WORK ORDER 1 -> Copy, line for line, everything in the records from the line containing "left hip: (581, 863, 2)" down to the line containing "left wrist: (590, 776, -10)", both of those lines included.

SOURCE EXTRACT ->
╔══

Discussion:
GPUs slower than CPU on dot product
archana sapkota
2017-04-25 19:49:38 UTC
Hello,
I just started working with PyCUDA. Basically whole CUDA is new to me. I
was trying to get to use the GPU to compute dot products of a large number
of vectors. Cause it was taking several days using multiple CPU cores.

But with my first try, I am sad that I did not see the boost in speed. Here
is a piece of code that I am currently running. This is just to see how
much speedup I will be getting. My vector of interest has a dimension of
around "3000". So eventually I will be computing dot product ( or L2 norm)
of those vectors.

I would highly appreciate if someone could suggest what I am missing and
how I could achieve my goal.

I also see some difference in results on numpy and on GPUs. Not as big a
concern right now but I am curious why.

Here is a sample code I m working with:

import pycuda.gpuarray as gpuarray
import pycuda.reduction as reduction
import pycuda.driver as cuda
import pycuda.autoinit
from pycuda.compiler import SourceModule
import numpy
import time

krnl = reduction.ReductionKernel(numpy.float32, neutral="0",
reduce_expr="a+b", map_expr="x[i]*y[i]",
arguments="float *x, float *y")
ssd = reduction.ReductionKernel(numpy.float32, neutral="0",
reduce_expr="a+b", map_expr="(x[i] - y[i])*(x[i] - y[i])",
arguments="float *x, float *y")

for i in range(10):
a = numpy.random.randn(3000)
b = numpy.random.randn(3000)

a_gpu = gpuarray.to_gpu(a.astype(numpy.float32))
b_gpu = gpuarray.to_gpu(b.astype(numpy.float32))

start = time.time()
numpy_dot = numpy.dot(a,b)
end = time.time()
dt = end - start

print ("CPU time", dt)
print ("numpy_dot", numpy_dot)
print ("numpy_euclid", numpy_ssd)

start = time.time()
my_dot_prod = krnl(a_gpu, b_gpu).get()
end = time.time()

dt = end - start
print ("GPU time", dt)
print ("my dot product", my_dot_prod)
print ("my euclid", my_euclid)
print ("\n")

Example timings are:
CPU time 5.9604644775390625e-06
numpy_dot -19.7736554062 <(773)%20655-4062>
numpy_ssd 5975.41368065
GPU time 0.0009388923645019531
my dot product -19.77365493774414
my ssd 5975.4140625

Thanks,
Arch
Lev E Givon
2017-04-25 20:11:42 UTC
On Tue, Apr 25, 2017 at 3:49 PM, archana sapkota
Post by archana sapkota
Hello,
I just started working with PyCUDA. Basically whole CUDA is new to me. I was
trying to get to use the GPU to compute dot products of a large number of
vectors. Cause it was taking several days using multiple CPU cores.

╚══

MATERIAL SHOWN ->
╔══

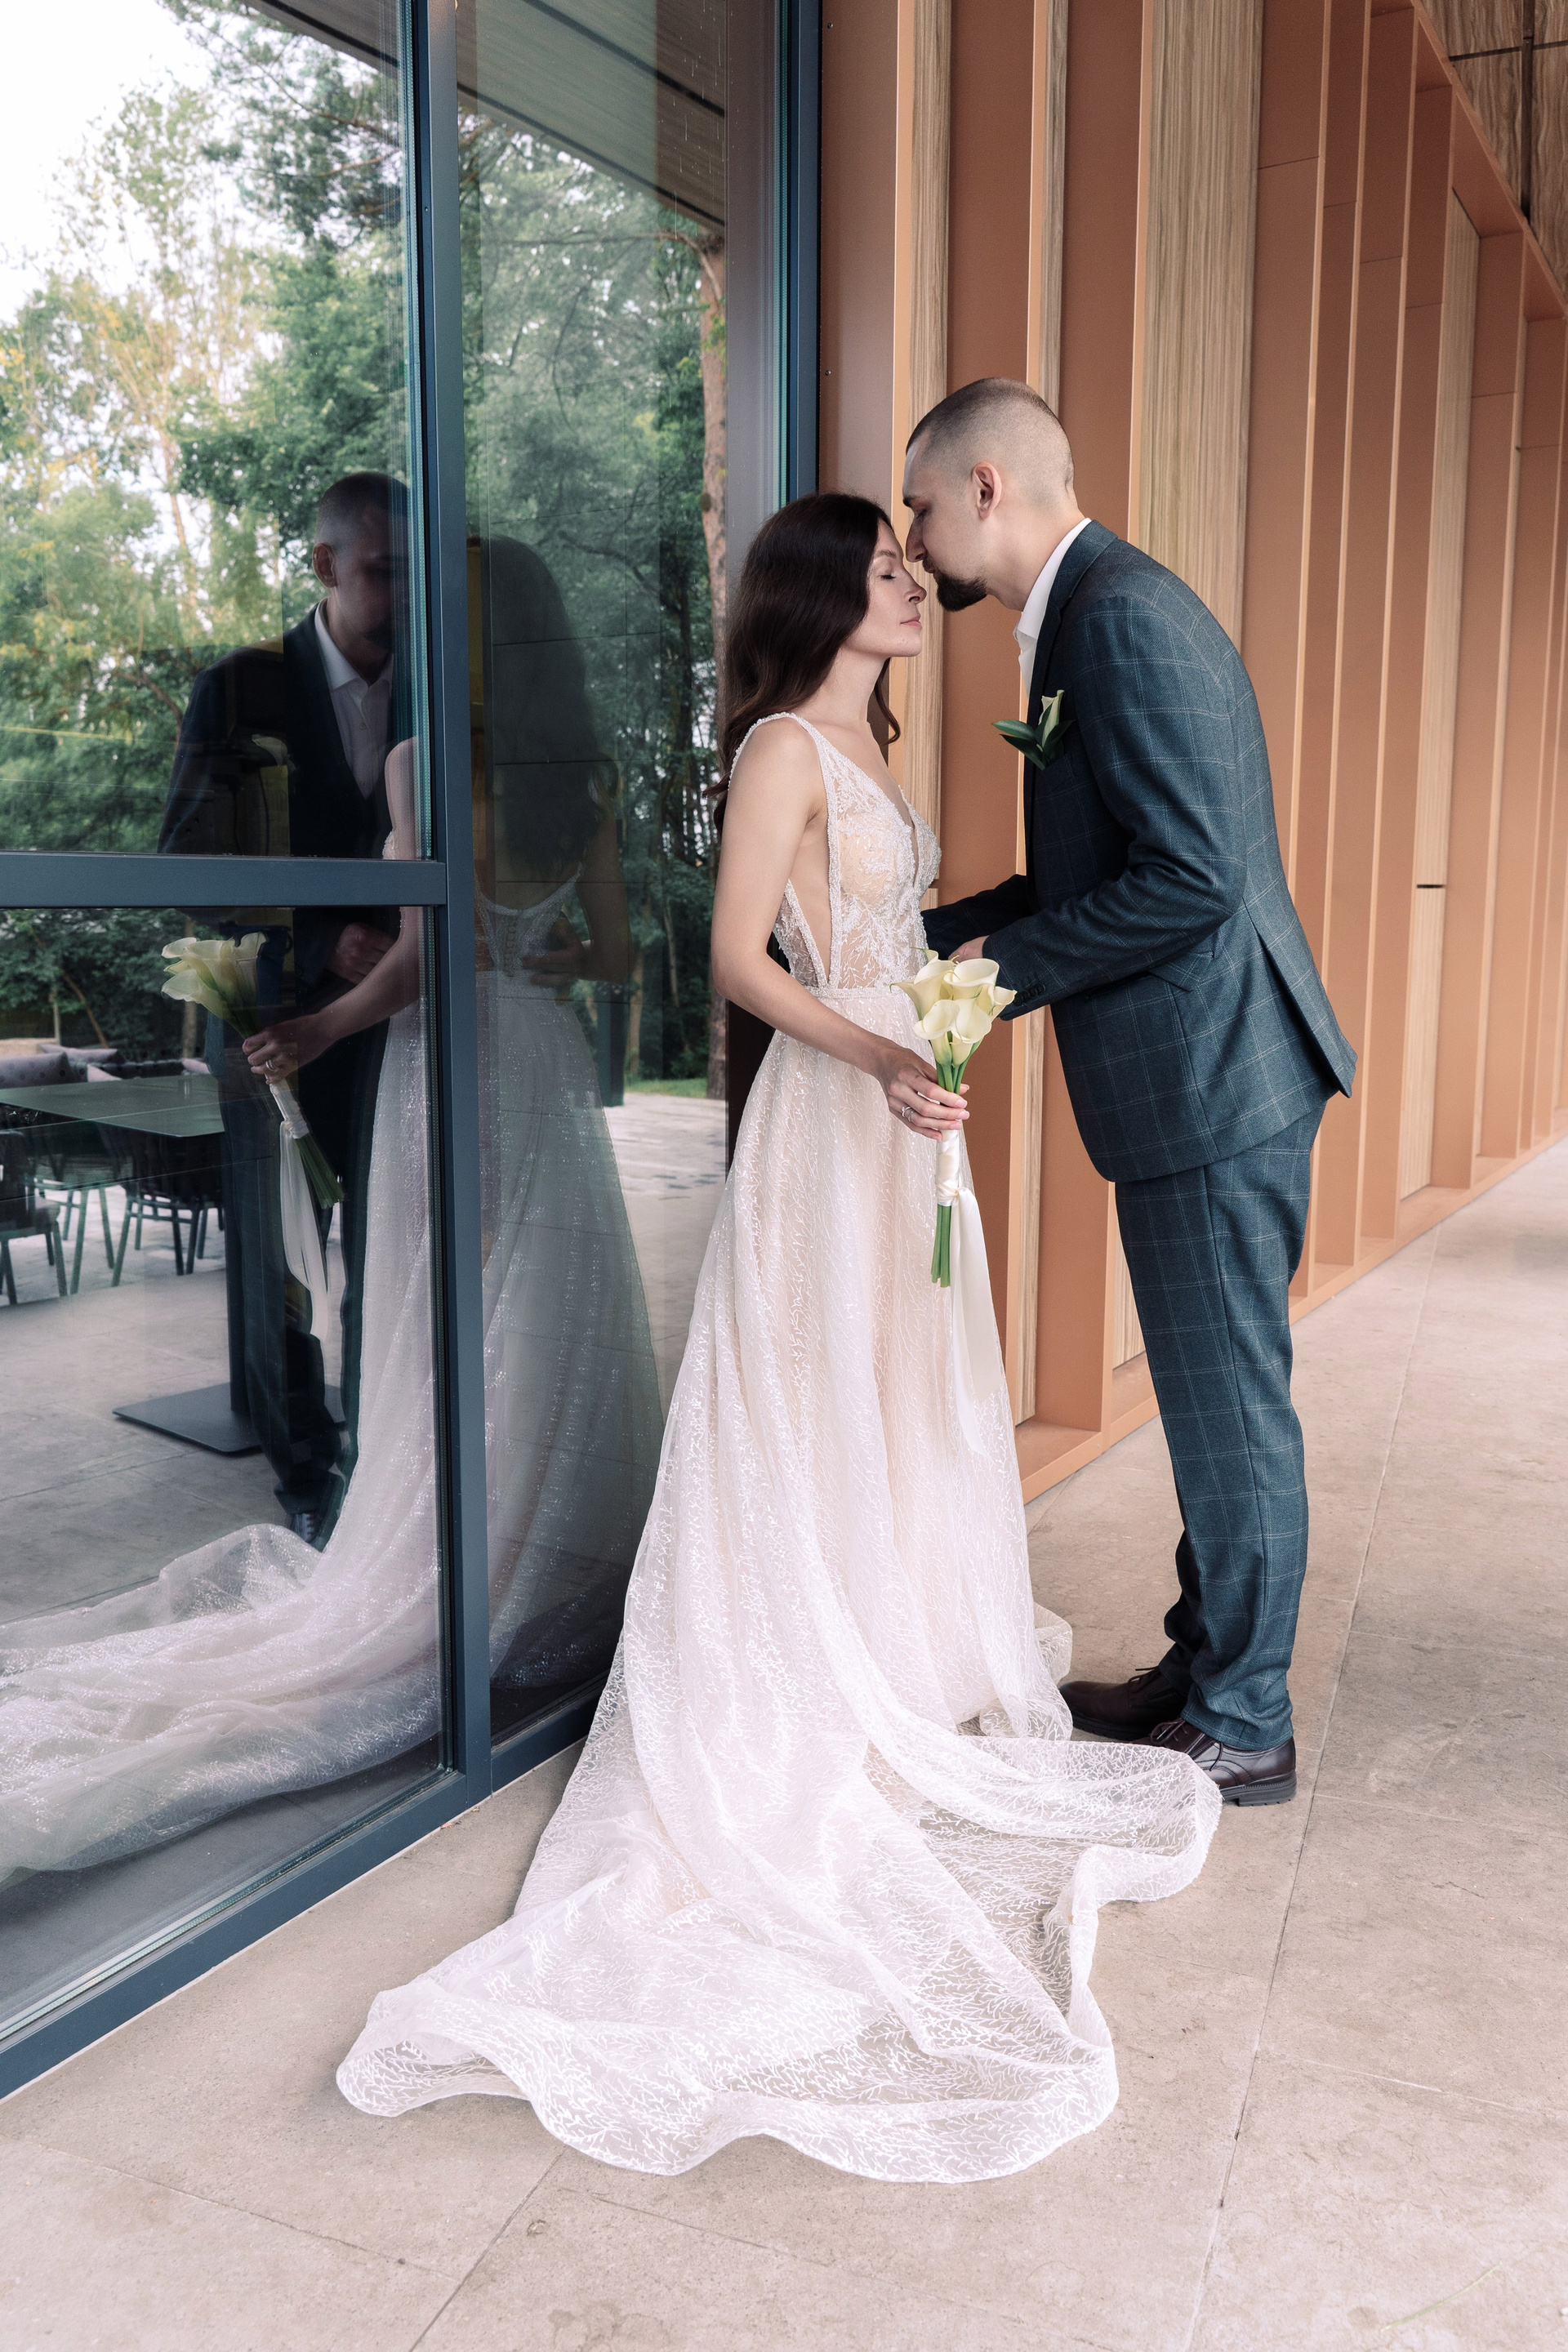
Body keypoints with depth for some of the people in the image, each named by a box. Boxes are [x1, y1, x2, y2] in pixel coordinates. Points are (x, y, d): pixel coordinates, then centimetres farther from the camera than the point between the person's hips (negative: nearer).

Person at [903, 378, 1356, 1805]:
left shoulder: (1123, 615, -16)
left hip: (1214, 1075, -10)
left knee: (1232, 1407, 2)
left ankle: (1241, 1731, 18)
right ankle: (1202, 1671, 34)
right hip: (1203, 1080, 10)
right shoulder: (1099, 613, 16)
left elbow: (1190, 877, -24)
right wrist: (922, 938, 15)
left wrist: (1010, 970, -14)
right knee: (1216, 1402, 19)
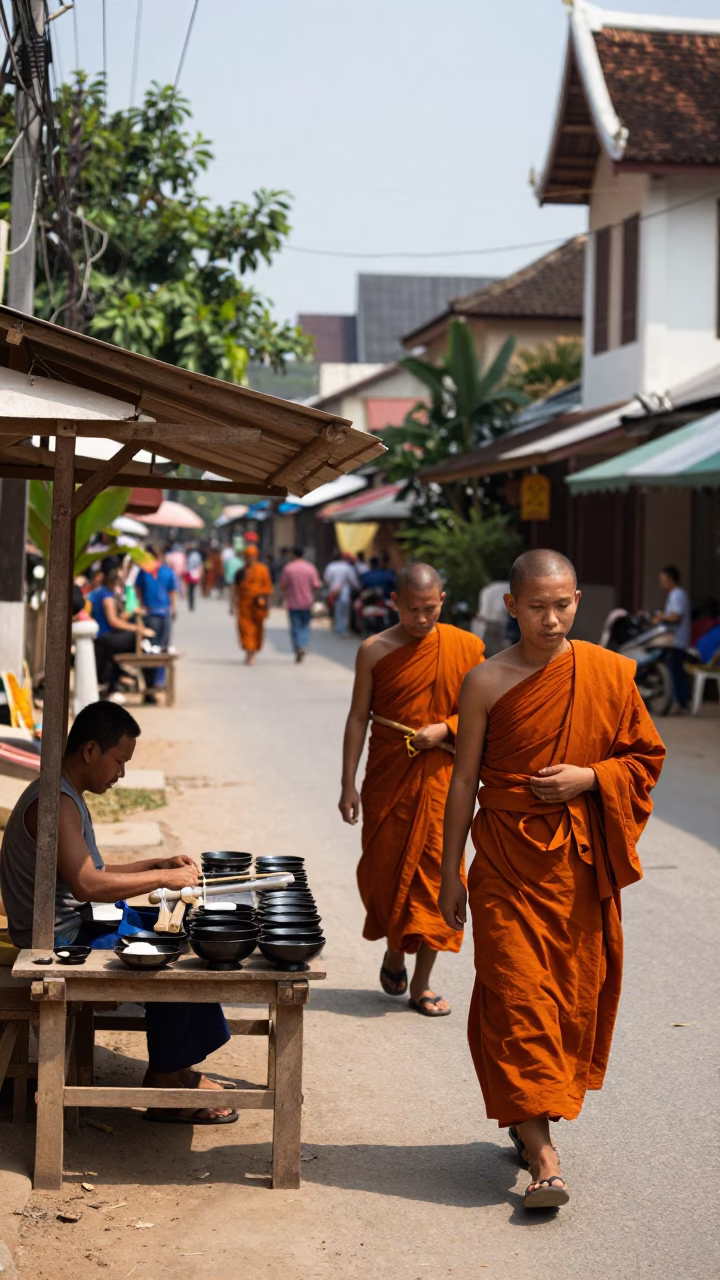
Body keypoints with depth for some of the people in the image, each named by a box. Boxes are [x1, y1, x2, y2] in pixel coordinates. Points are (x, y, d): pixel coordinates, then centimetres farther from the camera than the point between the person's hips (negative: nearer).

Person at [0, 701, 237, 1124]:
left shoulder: (68, 797, 14)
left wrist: (159, 864, 10)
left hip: (80, 923, 11)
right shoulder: (55, 802, -21)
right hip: (60, 940, -11)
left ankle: (177, 1069, 12)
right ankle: (165, 1092, -4)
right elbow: (86, 884, -31)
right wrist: (163, 878, -22)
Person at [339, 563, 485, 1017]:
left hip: (441, 777, 0)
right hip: (388, 779, 0)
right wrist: (348, 784, -3)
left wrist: (445, 729, -13)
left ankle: (422, 983, 6)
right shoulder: (375, 651, -1)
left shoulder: (466, 648, 0)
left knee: (436, 870, -2)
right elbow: (358, 718, 1)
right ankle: (395, 952, 32)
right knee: (383, 868, 3)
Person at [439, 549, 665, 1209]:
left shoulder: (610, 673, 0)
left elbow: (645, 757, 9)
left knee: (576, 994, 7)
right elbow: (464, 779, 2)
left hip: (581, 863, 2)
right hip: (508, 858, -2)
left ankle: (532, 1121, 28)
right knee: (517, 995, -8)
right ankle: (542, 1155, -6)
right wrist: (451, 872, 3)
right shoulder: (488, 682, -3)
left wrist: (590, 776, -10)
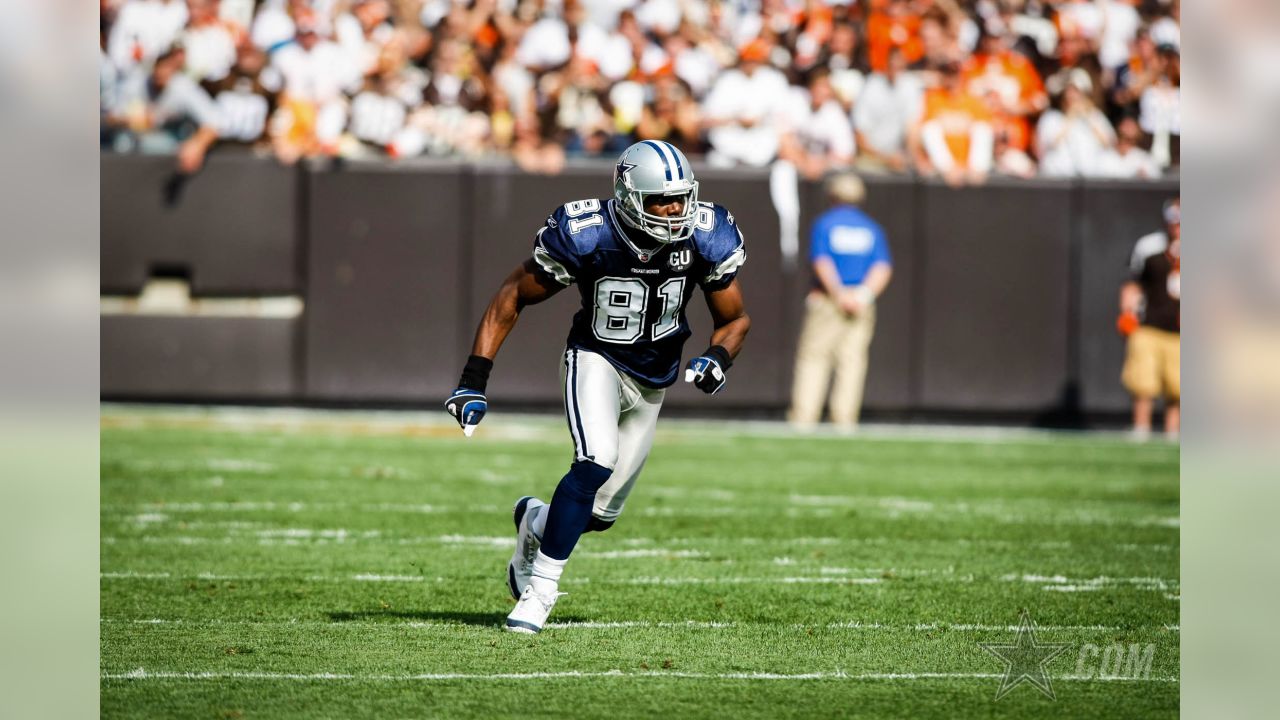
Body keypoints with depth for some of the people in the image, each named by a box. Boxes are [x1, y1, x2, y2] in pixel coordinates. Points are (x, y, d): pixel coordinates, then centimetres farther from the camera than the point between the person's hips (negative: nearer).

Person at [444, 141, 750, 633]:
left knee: (600, 512, 5)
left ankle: (535, 520, 40)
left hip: (652, 381, 4)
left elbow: (734, 319, 0)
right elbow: (512, 300, -13)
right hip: (596, 359, -4)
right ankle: (542, 584, -17)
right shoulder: (586, 236, -25)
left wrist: (718, 358, -23)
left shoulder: (705, 238, -16)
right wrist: (474, 381, -18)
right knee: (597, 463, -30)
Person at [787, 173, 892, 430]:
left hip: (826, 300, -3)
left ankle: (803, 417, -11)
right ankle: (844, 419, -4)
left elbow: (822, 263, -12)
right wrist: (863, 294, -12)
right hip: (862, 305, 3)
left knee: (812, 358, -2)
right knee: (851, 360, 3)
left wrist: (839, 293, -16)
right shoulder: (872, 228, 11)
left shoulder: (824, 223, 2)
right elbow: (883, 267, -1)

╚══

WORK ORDER 2 -> Repeat word for word everything in the thread on GPU dot products from "a_gpu = gpuarray.to_gpu(a.astype(numpy.float32))" down to "my_dot_prod = krnl(a_gpu, b_gpu).get()".

WRITTEN REPLY 1 ->
left hip: (581, 863, 2)
right hip: (508, 858, -2)
left ankle: (532, 1121, 28)
right knee: (517, 995, -8)
right ankle: (542, 1155, -6)
right wrist: (451, 872, 3)
right shoulder: (488, 682, -3)
left wrist: (590, 776, -10)

WRITTEN REPLY 2 ->
a_gpu = gpuarray.to_gpu(a.astype(numpy.float32))
b_gpu = gpuarray.to_gpu(b.astype(numpy.float32))

start = time.time()
numpy_dot = numpy.dot(a,b)
end = time.time()
dt = end - start

print ("CPU time", dt)
print ("numpy_dot", numpy_dot)
print ("numpy_euclid", numpy_ssd)

start = time.time()
my_dot_prod = krnl(a_gpu, b_gpu).get()